--- Extract provided ---
----

After conducting four years of discovery, plaintiffs sought leave to file an amended class action complaint on October 3, 2005. The proposed complaint defined the class as “all non-Caucasian inmates at [Elmira Correctional Facility] who were employed in the Print Shop from 1994 to the present, as well as all non-Caucasian inmates at [Elmira Correctional Facility] who were deterred from working within the Print Shop because of the discriminatory policies and/or practices set forth in this complaint.” JA 64. In addition to claims pursuant to 42 U.S.C. §§ 1981, 1983, 1985, and 1986, the complaint claimed violations of Judge Larimer's order in Santiago v. Miles, 774 F.Supp. 775 (W.D.N.Y.1991), the New York State Human Rights Law, the New York State Constitution, and New York Civil Practice Law and Rule § 8601.

The proposed amended class action complaint asserted that racial discrimination was the “standard operating procedure in the Print Shop,” that “incredible statistical disparities” existed between minority and non-minority inmates, and that minority inmates were evaluated more harshly, fired and demoted more often, and paid less than non-minority inmates. The complaint also claimed that the facially neutral subjective evaluation process used by the defendants, which gave them unfettered discretion when making employment decisions, had a disparate impact on minority inmates.

----

--- Directives ---
a) Answer from the Print Shop lawsuit passage:
(i) On what date did plaintiffs seek leave to file the amended class action complaint?
(ii) The class was made up of non-Caucasian inmates at which facility?
(iii) According to the complaint, which group of inmates felt the disparate impact of the subjective evaluation process?
b) Write the next part of the Print Shop lawsuit passage, starting after its final sentence.

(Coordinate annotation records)
----

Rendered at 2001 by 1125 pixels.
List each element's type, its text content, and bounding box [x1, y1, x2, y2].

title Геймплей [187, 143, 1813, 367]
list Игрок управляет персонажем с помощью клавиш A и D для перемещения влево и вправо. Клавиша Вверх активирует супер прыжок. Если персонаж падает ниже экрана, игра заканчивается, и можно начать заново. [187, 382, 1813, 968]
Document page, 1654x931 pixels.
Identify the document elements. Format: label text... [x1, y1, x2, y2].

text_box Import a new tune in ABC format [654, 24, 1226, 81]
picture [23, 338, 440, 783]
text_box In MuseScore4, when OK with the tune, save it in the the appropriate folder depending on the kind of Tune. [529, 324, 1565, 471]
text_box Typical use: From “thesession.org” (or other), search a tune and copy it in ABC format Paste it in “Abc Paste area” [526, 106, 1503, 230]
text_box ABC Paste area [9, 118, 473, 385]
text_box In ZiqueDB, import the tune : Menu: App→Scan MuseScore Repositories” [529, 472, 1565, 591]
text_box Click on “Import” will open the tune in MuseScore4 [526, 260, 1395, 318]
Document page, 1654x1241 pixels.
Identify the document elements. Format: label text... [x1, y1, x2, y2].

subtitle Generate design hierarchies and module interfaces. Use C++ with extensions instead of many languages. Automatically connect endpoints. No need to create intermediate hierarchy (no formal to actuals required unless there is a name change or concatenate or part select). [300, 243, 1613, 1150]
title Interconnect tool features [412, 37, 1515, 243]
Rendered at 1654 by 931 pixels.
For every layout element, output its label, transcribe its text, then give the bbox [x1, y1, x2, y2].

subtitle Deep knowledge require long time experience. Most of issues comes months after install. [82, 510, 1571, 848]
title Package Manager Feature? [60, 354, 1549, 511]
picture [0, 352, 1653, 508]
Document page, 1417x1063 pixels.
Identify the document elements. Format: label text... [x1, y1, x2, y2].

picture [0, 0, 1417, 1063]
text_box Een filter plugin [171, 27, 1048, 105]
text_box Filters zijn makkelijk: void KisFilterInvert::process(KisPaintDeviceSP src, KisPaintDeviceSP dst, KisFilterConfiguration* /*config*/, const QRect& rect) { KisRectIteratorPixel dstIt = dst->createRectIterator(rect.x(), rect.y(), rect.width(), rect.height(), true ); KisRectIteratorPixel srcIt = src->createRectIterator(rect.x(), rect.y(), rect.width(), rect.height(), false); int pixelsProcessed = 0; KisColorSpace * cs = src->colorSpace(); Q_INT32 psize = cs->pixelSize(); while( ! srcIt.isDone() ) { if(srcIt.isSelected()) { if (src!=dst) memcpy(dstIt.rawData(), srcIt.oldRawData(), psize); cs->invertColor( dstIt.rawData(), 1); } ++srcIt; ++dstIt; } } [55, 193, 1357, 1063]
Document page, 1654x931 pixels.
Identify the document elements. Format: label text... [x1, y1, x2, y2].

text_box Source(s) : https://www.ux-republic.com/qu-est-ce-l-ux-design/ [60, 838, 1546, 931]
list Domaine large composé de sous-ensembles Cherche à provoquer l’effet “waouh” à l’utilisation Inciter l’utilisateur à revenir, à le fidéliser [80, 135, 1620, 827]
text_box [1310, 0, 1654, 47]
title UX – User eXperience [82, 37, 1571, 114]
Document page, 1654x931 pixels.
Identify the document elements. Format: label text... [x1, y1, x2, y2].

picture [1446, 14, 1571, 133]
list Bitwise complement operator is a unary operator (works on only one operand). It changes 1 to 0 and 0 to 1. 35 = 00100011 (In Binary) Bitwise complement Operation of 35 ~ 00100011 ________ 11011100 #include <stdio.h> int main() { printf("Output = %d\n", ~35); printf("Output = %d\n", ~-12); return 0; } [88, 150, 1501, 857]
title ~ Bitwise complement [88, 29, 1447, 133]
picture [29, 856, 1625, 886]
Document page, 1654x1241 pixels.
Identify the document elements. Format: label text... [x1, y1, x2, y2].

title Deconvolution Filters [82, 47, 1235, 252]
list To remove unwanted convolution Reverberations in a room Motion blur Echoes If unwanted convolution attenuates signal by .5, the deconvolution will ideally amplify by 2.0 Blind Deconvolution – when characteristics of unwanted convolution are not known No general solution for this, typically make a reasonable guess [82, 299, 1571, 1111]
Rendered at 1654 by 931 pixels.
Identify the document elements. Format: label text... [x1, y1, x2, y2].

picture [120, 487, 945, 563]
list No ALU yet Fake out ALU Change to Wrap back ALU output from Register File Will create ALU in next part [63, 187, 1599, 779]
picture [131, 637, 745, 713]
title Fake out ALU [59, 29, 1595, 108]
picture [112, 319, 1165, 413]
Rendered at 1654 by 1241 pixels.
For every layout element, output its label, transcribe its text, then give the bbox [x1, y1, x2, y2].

----

--- Answers to the exercises ---
a)
(i) October 3, 2005
(ii) Elmira Correctional Facility
(iii) Minority inmates

b)
The proposed complaint provided several examples of purportedly discriminatory acts taken against plaintiffs. It stated that Reynolds had his bonus docked while white inmates did not, and that he “was issued several reprimands by defendants Chamberlain, Kent and Sarno in accordance with the discriminatory policies and practices in effect.” JA 95. Similarly, the complaint stated that Gould was denied a promotion, demoted, and ultimately removed from the print shop on account of his race. The plaintiffs sought both injunctive relief and monetary damages.

In support of their motion to amend, plaintiffs appended the expert report of statistician Michael J. Guilfoyle, which purported to show, for the period between April 1994 and December 1999, that white inmates had longer average periods of employment in the print shop, were paid more than minority inmates, and were demotedless frequently than minority inmates. In Guilfoyle's view, the results of his study suggested that “there [was] a strong bias against non-white inmates working [in] the Elmira prison print shop when tenure, rate of pay[,] and demotions are examined.” JA 157.

On July 1, 2008, with the motion to amend still pending, Judge Larimer ordered the parties to file summary judgment motions no later than August 25, 2008. After an extension of time was granted, defendants filed a summary judgment motion directed at plaintiffs' original pro se complaints on October 29, 2008. Plaintiffs opposed the motion and moved to certify the class action.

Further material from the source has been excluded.